Alerting & On-Call — Signal vs Noise
Alert on symptoms that affect users, not on causes. Every page must have an owner and a runbook.
When to use
- Defining what wakes on-call engineers
- Reviewing and pruning alert rules quarterly
Tradeoffs
- Too few alerts = blind spots; too many = alert fatigue, pages get ignored
- SLO-based alerting requires SLOs to be defined first
| Anti-pattern | Better alternative |
|---|---|
| Alert on CPU > 80% | Alert on latency p99 > SLO threshold |
| Alert on every error | Alert on error rate exceeding burn rate |
| No runbook | Runbook URL in every alert annotation |
# Prometheus alert: SLO burn rate — fires when error budget burns 5x faster than normal
groups:
- name: slo_alerts
rules:
- alert: HighErrorBurnRate
expr: |
sum(rate(http_requests_total{status=~"5.."}[1h]))
/
sum(rate(http_requests_total[1h])) > 5 * (1 - 0.999)
for: 5m
labels:
severity: page
team: backend
annotations:
summary: "High SLO error burn rate on {{ $labels.service }}"
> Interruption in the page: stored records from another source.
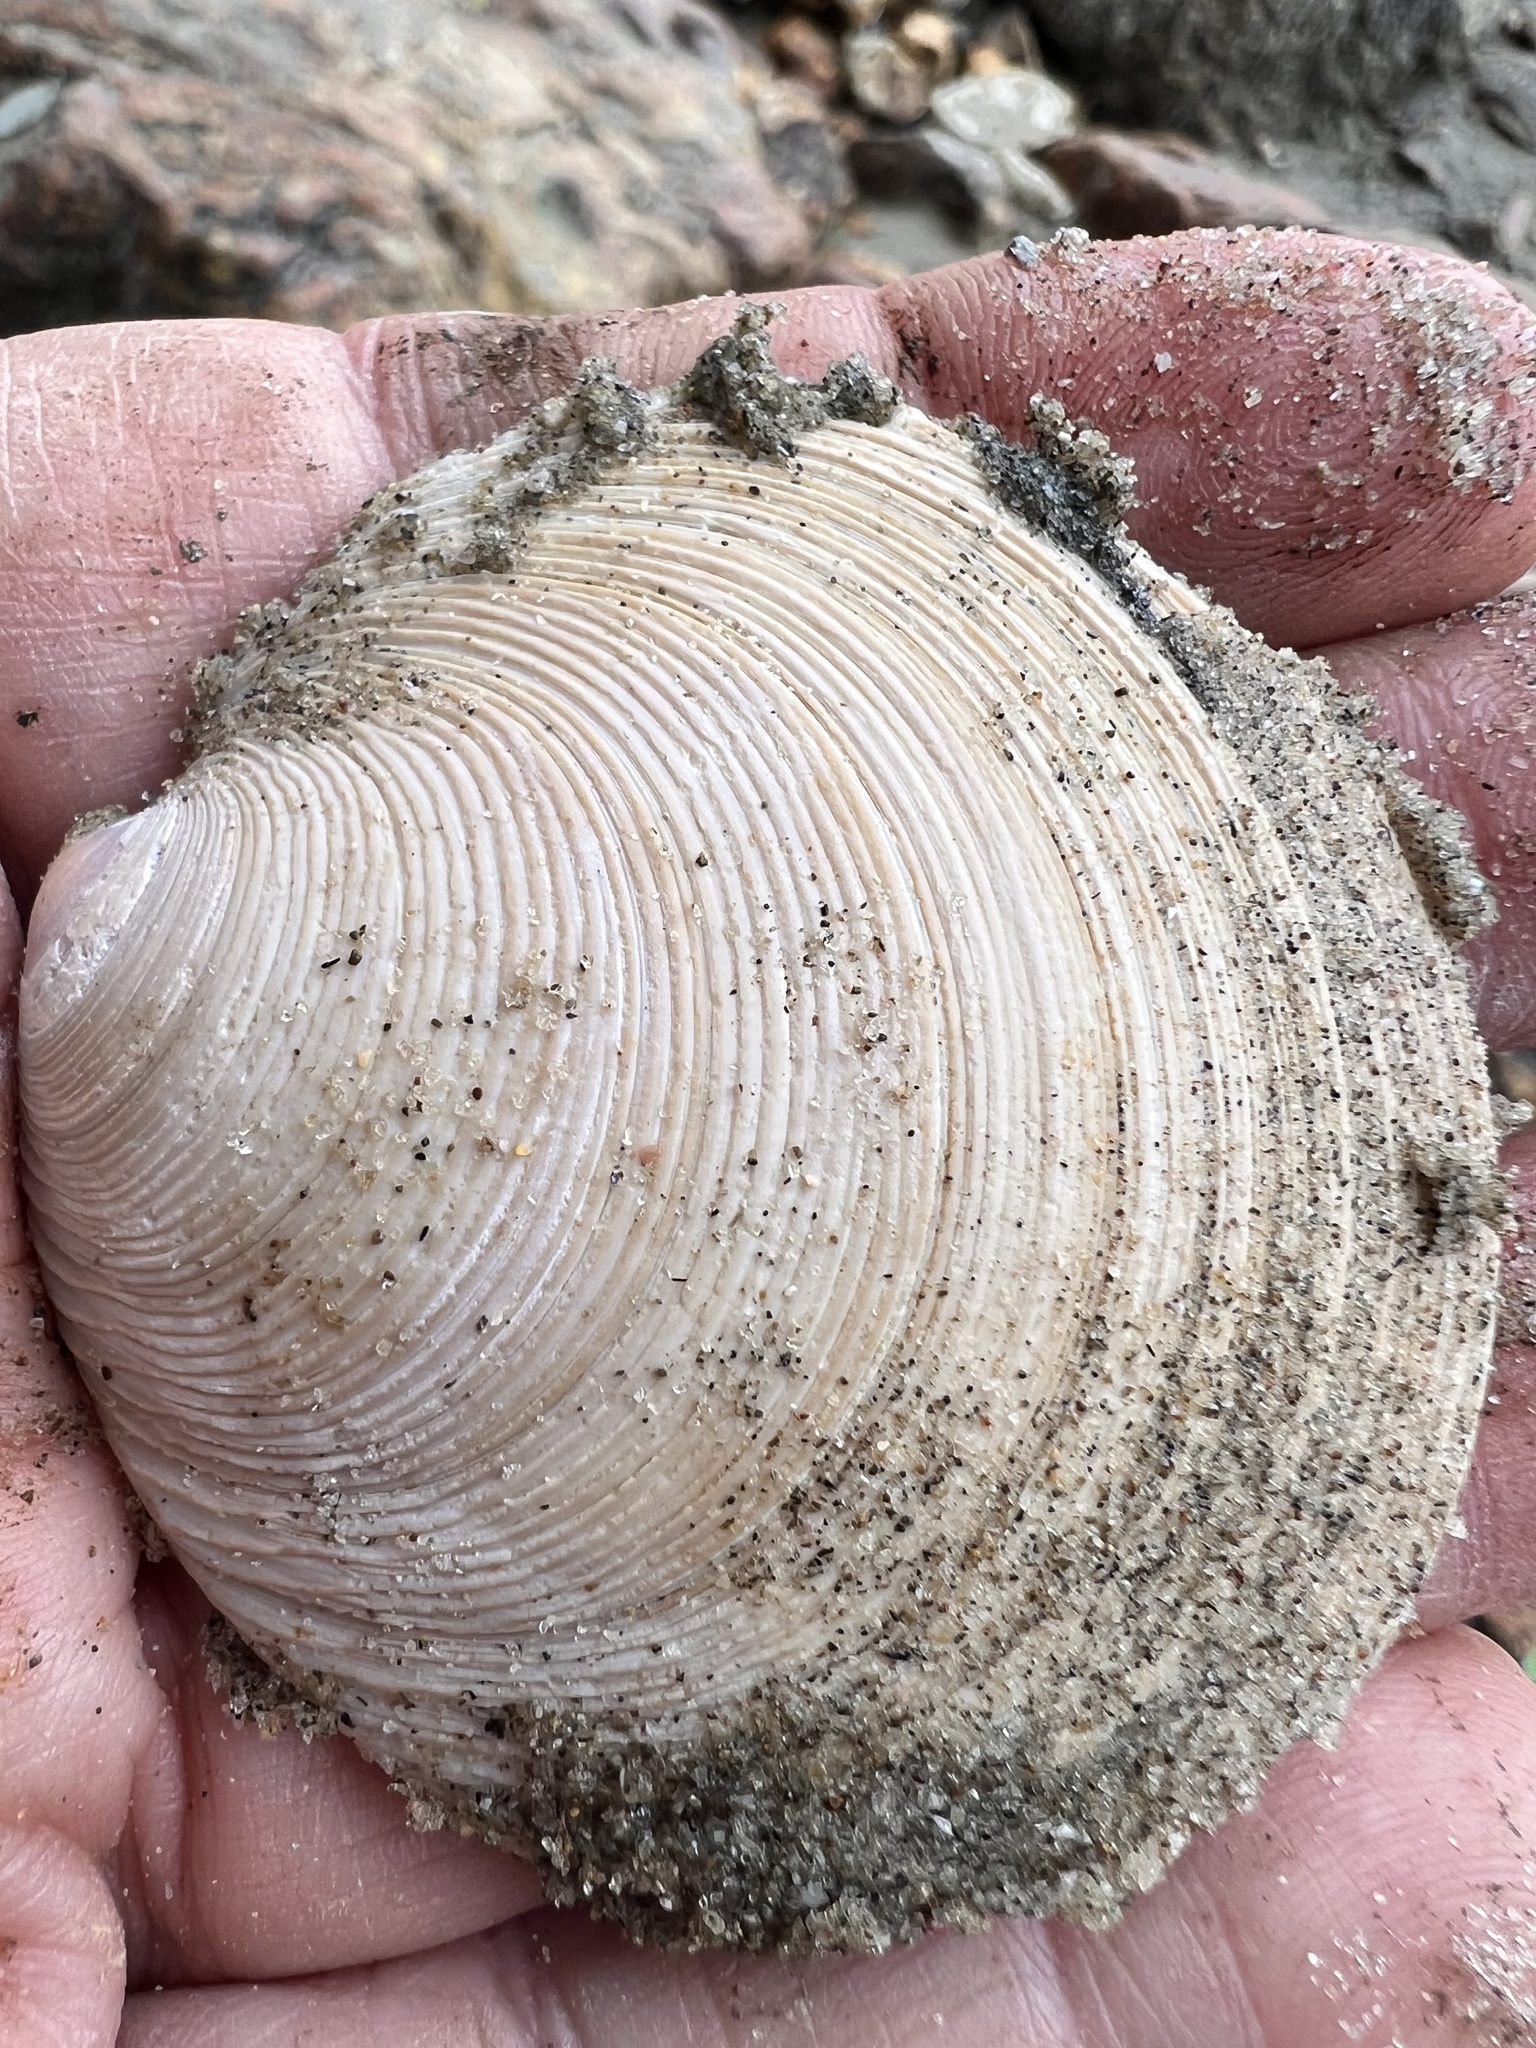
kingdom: Animalia
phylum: Mollusca
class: Bivalvia
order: Venerida
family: Veneridae
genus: Dosinia
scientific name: Dosinia anus
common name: Old-woman dosinia
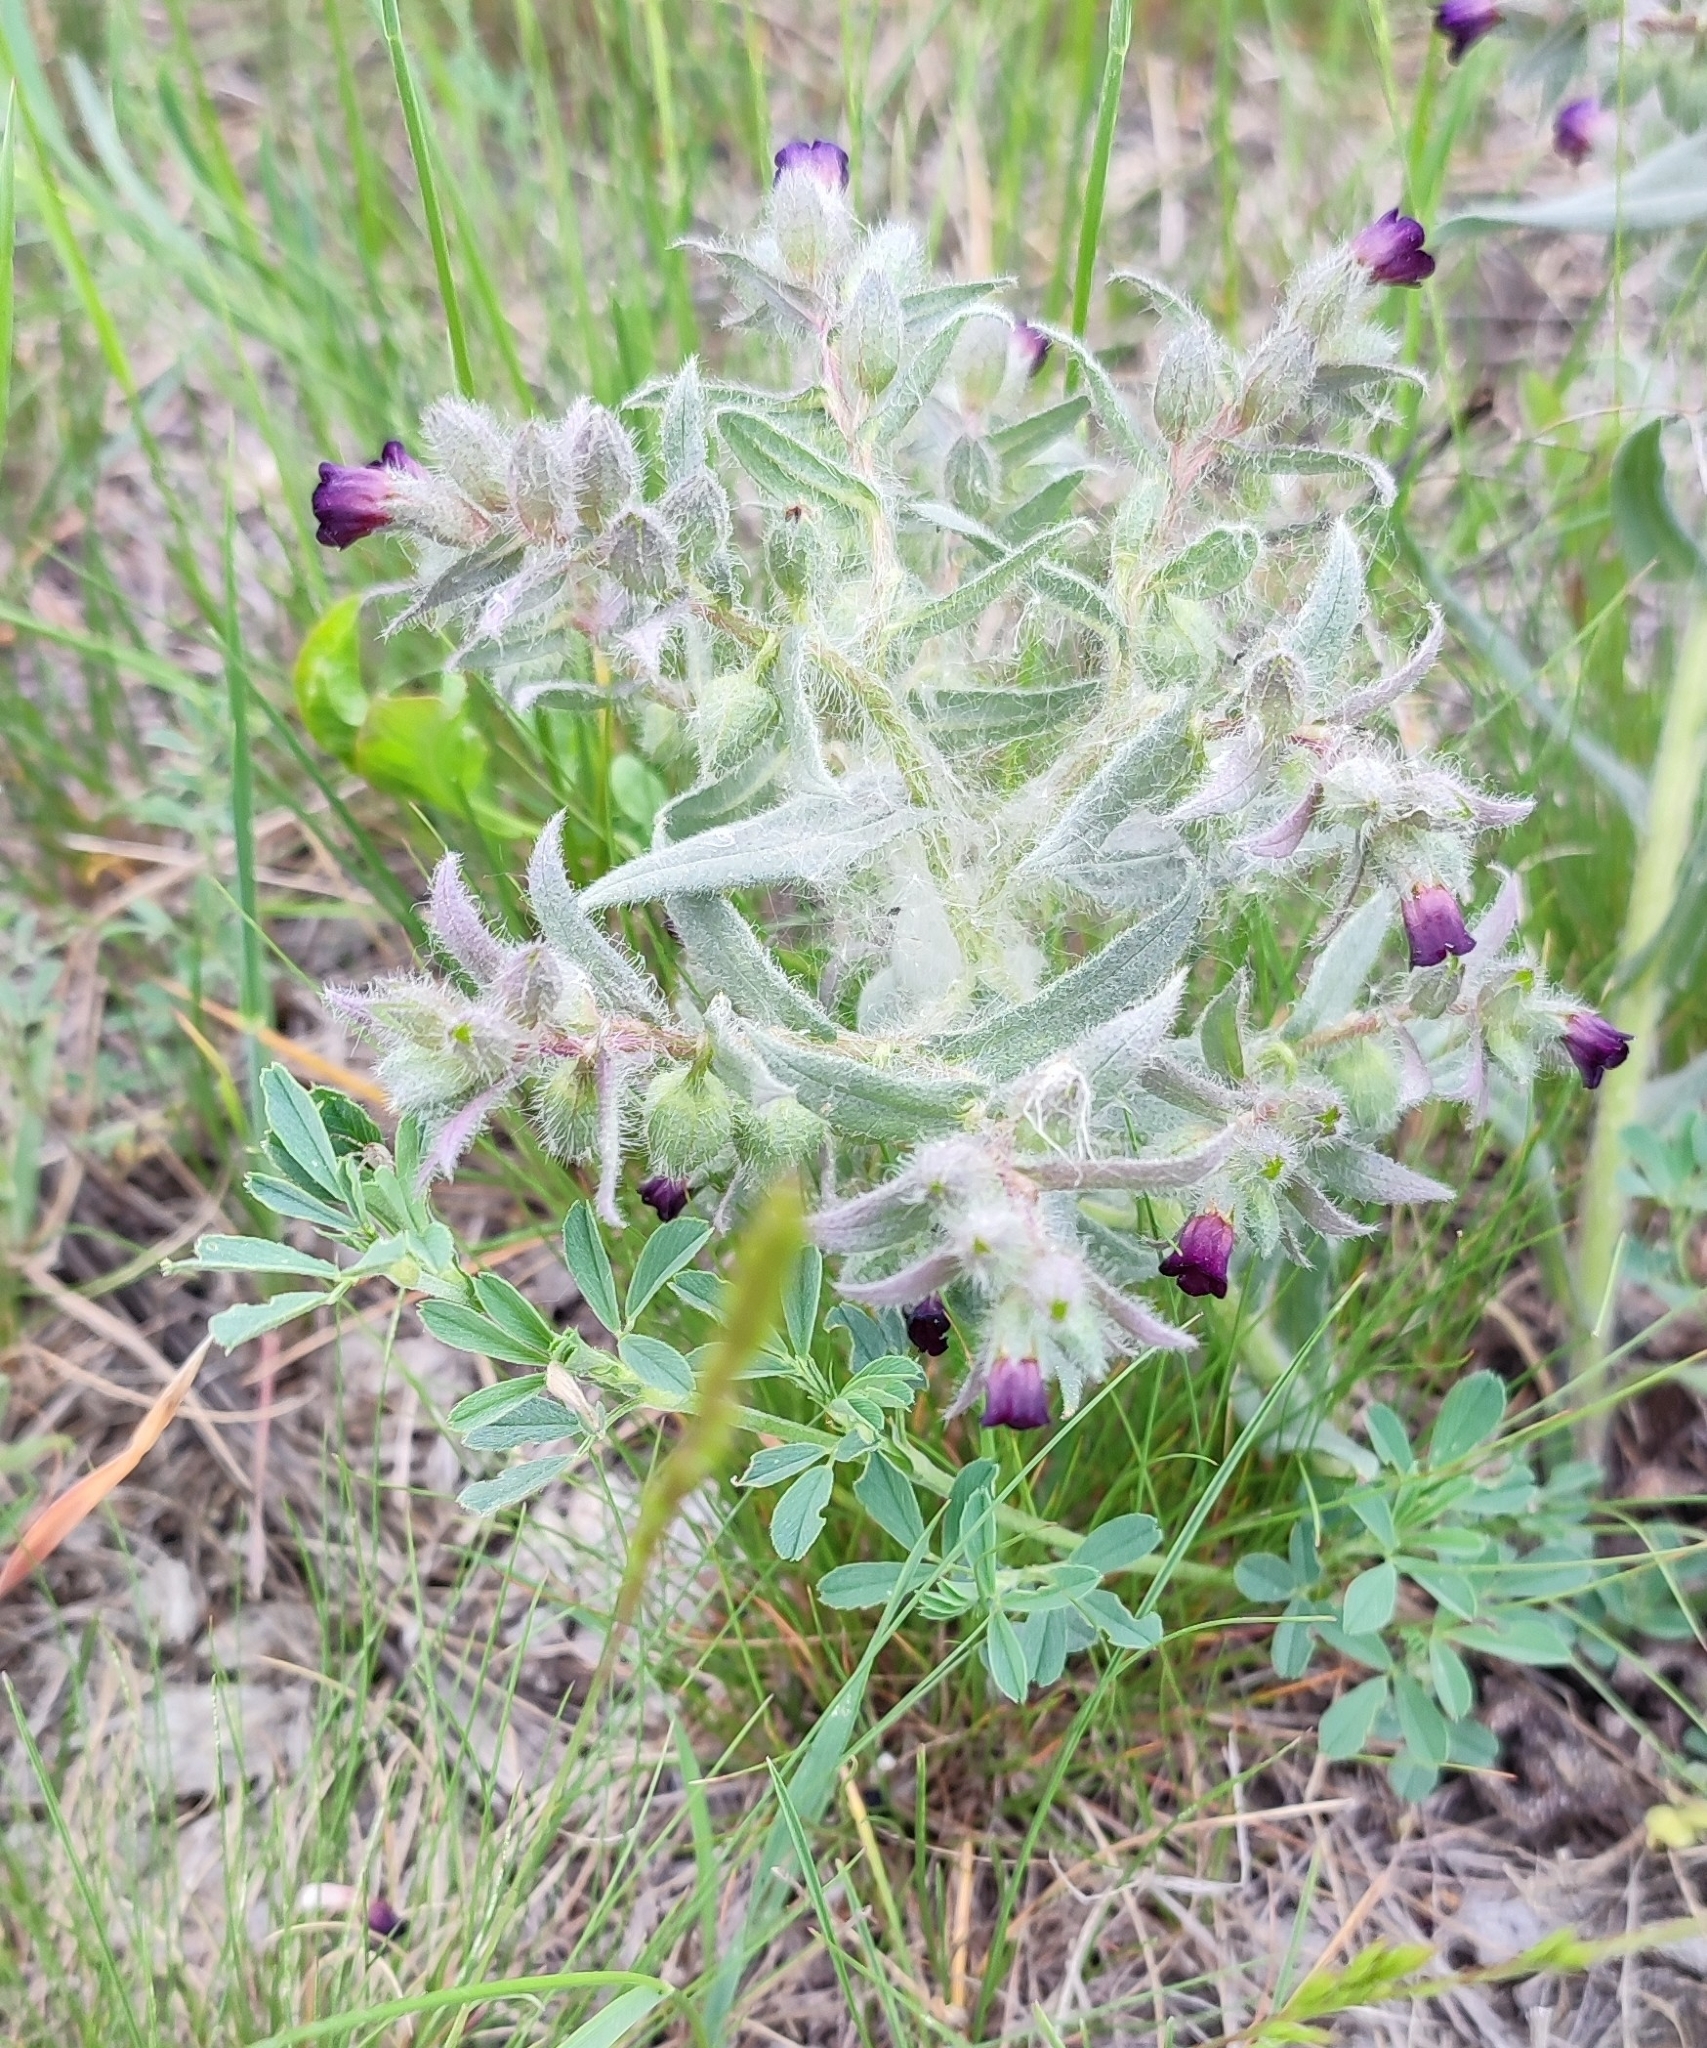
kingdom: Plantae
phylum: Tracheophyta
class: Magnoliopsida
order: Boraginales
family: Boraginaceae
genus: Nonea
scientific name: Nonea pulla
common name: Brown nonea
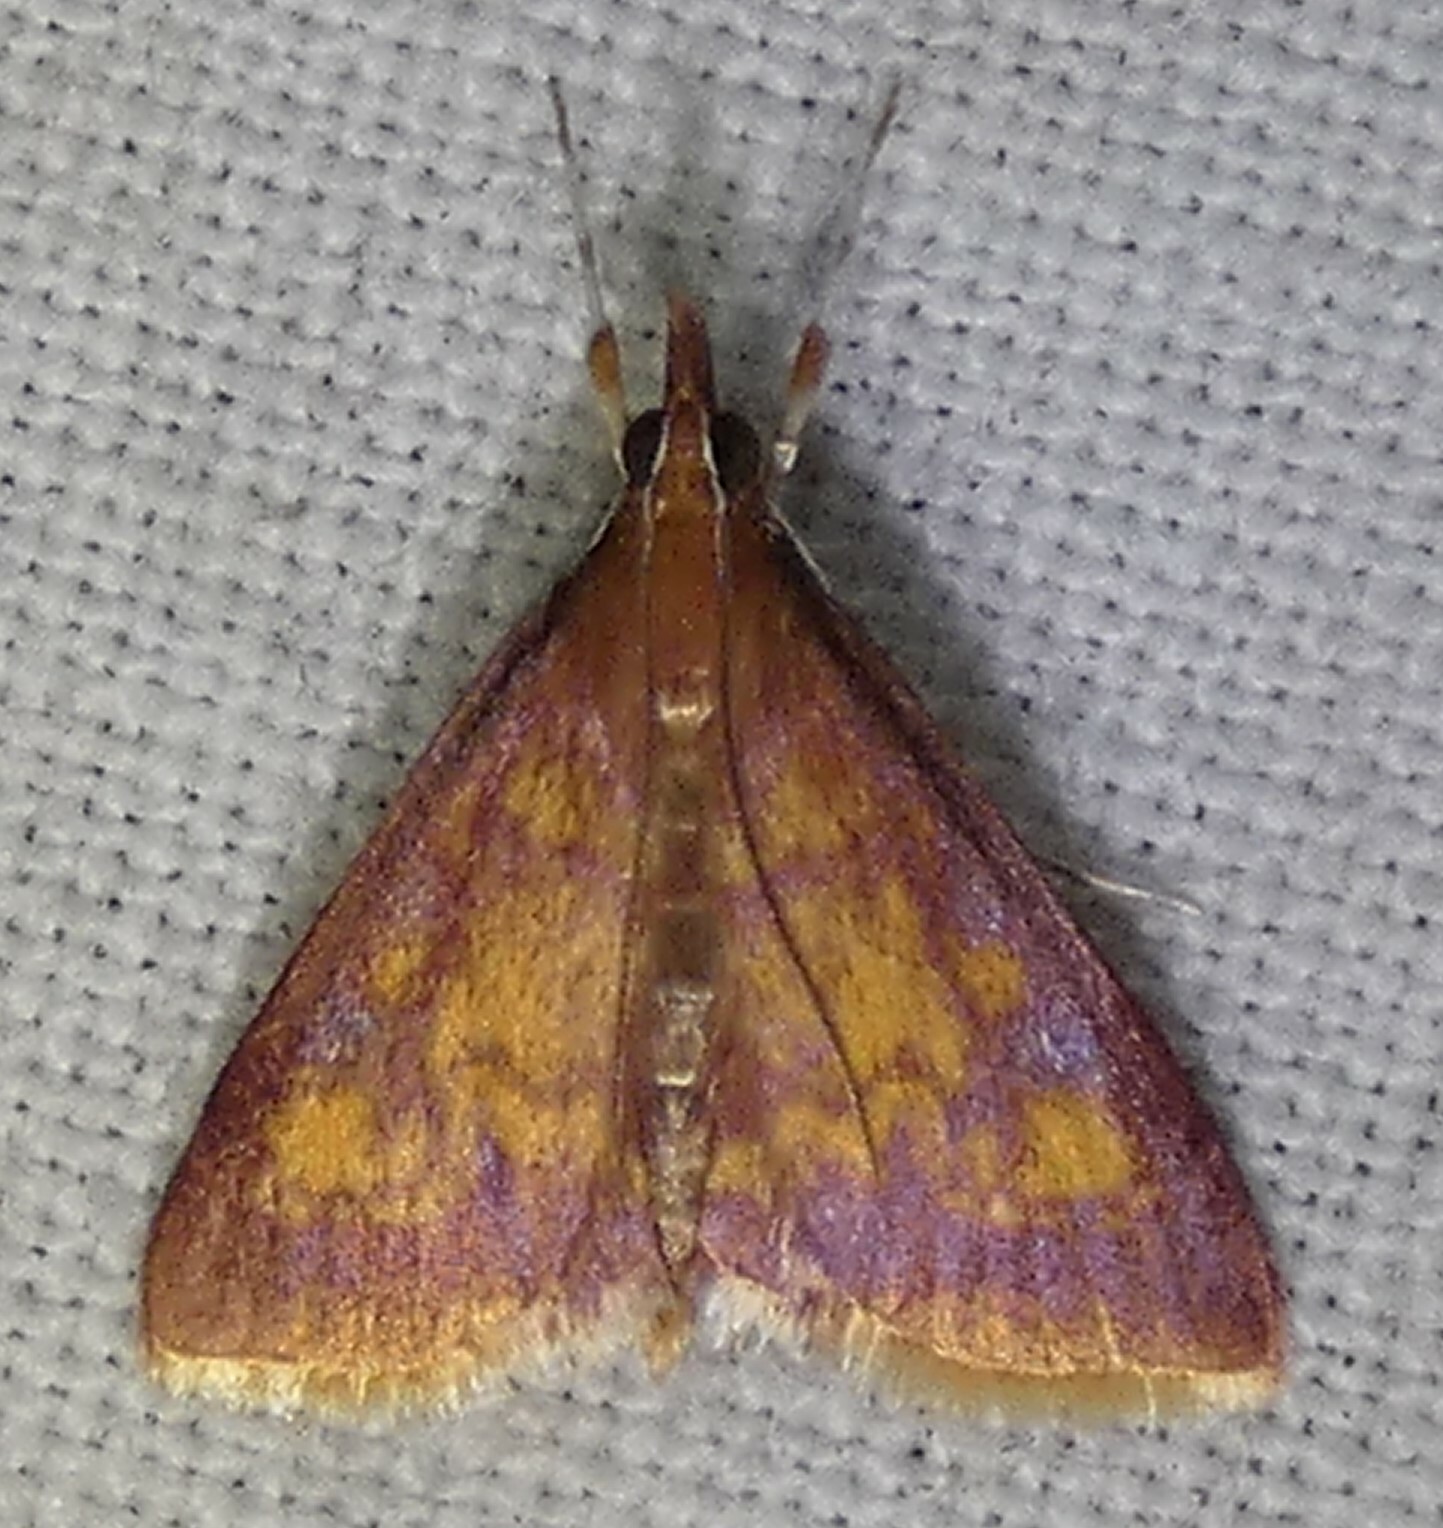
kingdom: Animalia
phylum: Arthropoda
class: Insecta
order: Lepidoptera
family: Crambidae
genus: Pyrausta
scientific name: Pyrausta acrionalis
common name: Mint-loving pyrausta moth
runbook: "https://wiki.example.com/runbooks/high-error-burn-rate"
description: "Error budget burning at {{ $value | humanizePercentage }} of allowed rate."
Gotcha: Alerts that fire and get acknowledged without action are noise. Track alert-to-action rate. If an alert fires 10x without a fix, it should be removed or the root cause fixed.